# READING TEXT:
What can we do to regain what was lost and get people back on track? I don't have a specific solution for you today, but it is something that is on my mind. It's something that needs to be looked at carefully to see how we erase those learning losses and get people back on track through additional measures that we might take.

You mentioned insurance. Lawmakers will again meet in special session to address property-tax relief for people affected by Hurricane Ian, with the possibility of again addressing property-insurance issues. What’s on the agenda?

I don't want to get ahead of myself or my colleagues, but I can tell you …. you'll see a pretty robust special session on property insurance that seeks to do two things. One is to provide stability and capacity in the market, which is frankly at risk at this point. We don't want that to happen where we have people who can only get Citizens (home insurance) policies. We've seen the dramatic rise in Citizens (policies). So addressing the stability of the market and sufficient capacity is Job 1 for the special session. But really 1(B), if you will, is to make sure we begin the process of taking steps that will bring down the cost of insurance.

And that will not, I want to emphasize, happen overnight. If we took the magic wand and everything we didn't get done during the prior special session got done that people might agree as optimal to reform our market to make it healthy, it still would not overnight bring down the cost of insurance premiums. However, once we do rebuild that capacity, once we do have those additional reforms in place, then I'm hopeful that over time we'll see those rates decline, and hopefully at some point actually see some reversal of the increases so people can get a break on their insurance premiums.

You and Sen. Passidomo will preside over supermajorities. How does that change how you run the chamber?

I don't think for me it changes anything at all in terms of my leadership approach or the types of policy reforms and challenges that I want to see us tackle, meaning that we were hoping and intending to do that anyway. And so while we have more members, I don't see that as fundamentally changing the way we approach governance. We've got a job to do, the state has challenges, people expect us to deliver solutions on those challenges and we're going to do it. But we would've done that with 78 members as well as with what looks to be 85.

As everybody that's served with me knows, and the Democrats that I have shared time and service with know, I really enjoy a good debate and believe that it adds value to the process. And so people's voices have been heard, will continue to be heard. Nothing in that regard is going to change at all. Obviously having a two-thirds majority … allows us procedurally to move things along, overcome any kind of obstruction that may be inappropriate. But I don't anticipate that. I don't think for that reason that we're gonna need to "use" that supermajority, if you will. And you'll see two years that would look a lot like two years we had less than that supermajority. … It certainly does mean that we have the ability to do bold policy reforms, but my intent was to do that anyway. We do have structured questions and debate, and we (will) continue having that. That's not going change in the upcoming rules. We're certainly not going to be punitive because we have a supermajority.

# EXERCISE DESCRIPTION:
Continue the interview about the special session and the supermajority, starting right after its final sentence.

# GIVEN RECORDS:
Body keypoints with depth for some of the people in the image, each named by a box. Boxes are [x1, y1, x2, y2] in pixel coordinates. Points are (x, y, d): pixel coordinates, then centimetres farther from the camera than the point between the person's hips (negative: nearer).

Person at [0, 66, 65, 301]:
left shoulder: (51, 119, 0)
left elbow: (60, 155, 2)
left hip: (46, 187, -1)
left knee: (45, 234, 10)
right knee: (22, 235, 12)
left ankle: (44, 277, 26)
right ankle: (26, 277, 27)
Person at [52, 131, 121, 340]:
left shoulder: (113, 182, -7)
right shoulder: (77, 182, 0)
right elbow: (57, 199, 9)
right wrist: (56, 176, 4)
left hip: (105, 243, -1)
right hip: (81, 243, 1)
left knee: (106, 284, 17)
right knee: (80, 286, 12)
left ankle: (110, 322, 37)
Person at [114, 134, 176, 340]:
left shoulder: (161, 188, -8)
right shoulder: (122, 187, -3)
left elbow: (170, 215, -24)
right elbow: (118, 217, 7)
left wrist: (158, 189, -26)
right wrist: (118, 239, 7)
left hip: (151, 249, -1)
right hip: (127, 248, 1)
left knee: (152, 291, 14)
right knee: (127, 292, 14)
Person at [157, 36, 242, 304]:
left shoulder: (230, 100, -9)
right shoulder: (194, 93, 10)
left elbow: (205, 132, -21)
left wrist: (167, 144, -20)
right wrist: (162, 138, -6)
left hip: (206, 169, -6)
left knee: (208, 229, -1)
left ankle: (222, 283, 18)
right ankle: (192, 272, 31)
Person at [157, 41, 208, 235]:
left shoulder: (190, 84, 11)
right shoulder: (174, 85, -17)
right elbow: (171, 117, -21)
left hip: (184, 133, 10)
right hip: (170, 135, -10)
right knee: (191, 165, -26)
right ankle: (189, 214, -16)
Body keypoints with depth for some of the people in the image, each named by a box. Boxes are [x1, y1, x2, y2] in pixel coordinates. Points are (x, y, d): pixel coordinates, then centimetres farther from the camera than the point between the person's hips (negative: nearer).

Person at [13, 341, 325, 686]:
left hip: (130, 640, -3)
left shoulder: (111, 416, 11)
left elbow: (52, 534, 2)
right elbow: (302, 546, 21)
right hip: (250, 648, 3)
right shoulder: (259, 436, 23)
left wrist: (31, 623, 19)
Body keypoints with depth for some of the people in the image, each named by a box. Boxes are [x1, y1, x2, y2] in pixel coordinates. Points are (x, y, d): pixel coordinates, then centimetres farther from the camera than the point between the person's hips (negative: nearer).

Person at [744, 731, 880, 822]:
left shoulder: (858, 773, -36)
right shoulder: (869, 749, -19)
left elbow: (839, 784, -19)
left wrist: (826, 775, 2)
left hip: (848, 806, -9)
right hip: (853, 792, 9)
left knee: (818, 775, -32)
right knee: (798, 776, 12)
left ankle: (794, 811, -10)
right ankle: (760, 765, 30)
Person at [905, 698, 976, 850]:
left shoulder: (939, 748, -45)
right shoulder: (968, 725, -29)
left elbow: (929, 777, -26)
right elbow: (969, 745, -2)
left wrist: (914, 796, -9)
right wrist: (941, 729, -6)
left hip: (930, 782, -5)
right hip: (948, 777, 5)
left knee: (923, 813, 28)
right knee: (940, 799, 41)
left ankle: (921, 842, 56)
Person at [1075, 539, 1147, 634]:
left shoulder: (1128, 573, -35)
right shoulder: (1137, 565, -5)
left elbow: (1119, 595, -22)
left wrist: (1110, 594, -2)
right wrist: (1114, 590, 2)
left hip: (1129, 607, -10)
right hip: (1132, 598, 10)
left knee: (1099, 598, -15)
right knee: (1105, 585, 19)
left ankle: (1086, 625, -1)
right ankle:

# REPLY:
Every new speaker means an updated version of the House Rules, which guide the internal operations of the chamber. Can you tell us about any significant changes?

None that I can share now, but I think they're all good. I hope to try to use our time efficiently for members since we're a part-time legislature. Members that have commitments back home and need to get out (should) have some expectation that they can get out at a time certain, and we'll try to do things as efficiently as we have, but I think we're inheriting some really good rules and in a really well-run process. My main concern is to continue that and provide the type of environment where ideas are fully vetted, where all voices can be heard. And then we're gonna move forward with big, bold reforms with a governor that I share quite a lot philosophically in common with, and I know our other members do as well, in the House and Senate. And I think it'll be very productive and good for the people of Florida that we represent.

As to the reforms you just mentioned, will you be discussing those in your organization speech and can you tease at least one of them now?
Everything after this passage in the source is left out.